GIVEN INSTRUCTION:
Reproduce every line of the listing below verbatim, leaving out the pictures.

THE DATA:

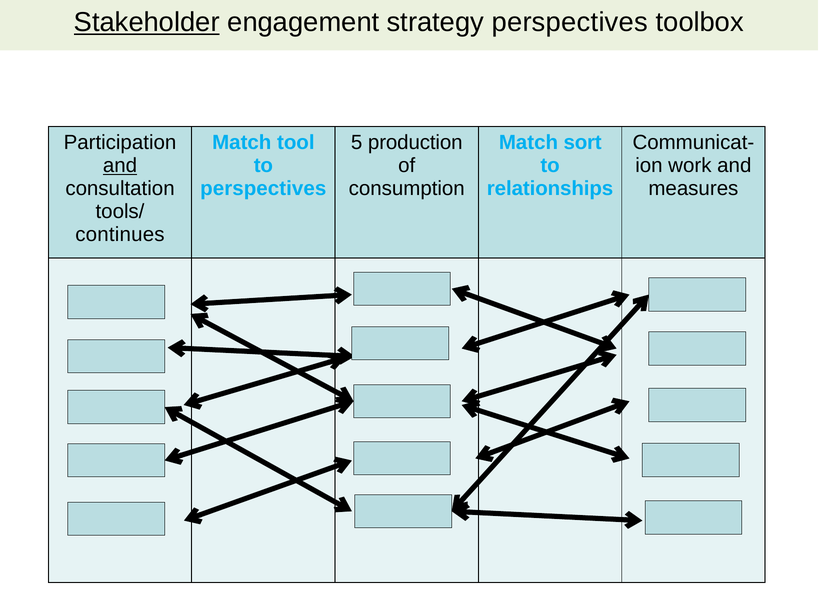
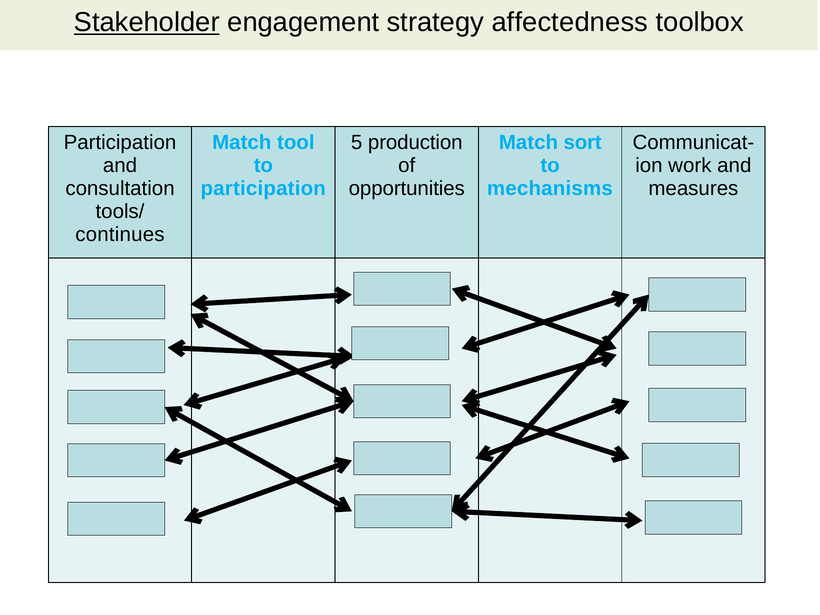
strategy perspectives: perspectives -> affectedness
and at (120, 166) underline: present -> none
perspectives at (263, 189): perspectives -> participation
consumption: consumption -> opportunities
relationships: relationships -> mechanisms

ANSWER TO THIS TASK:
strategy perspectives: perspectives -> affectedness
and at (120, 166) underline: present -> none
perspectives at (263, 189): perspectives -> participation
consumption: consumption -> opportunities
relationships: relationships -> mechanisms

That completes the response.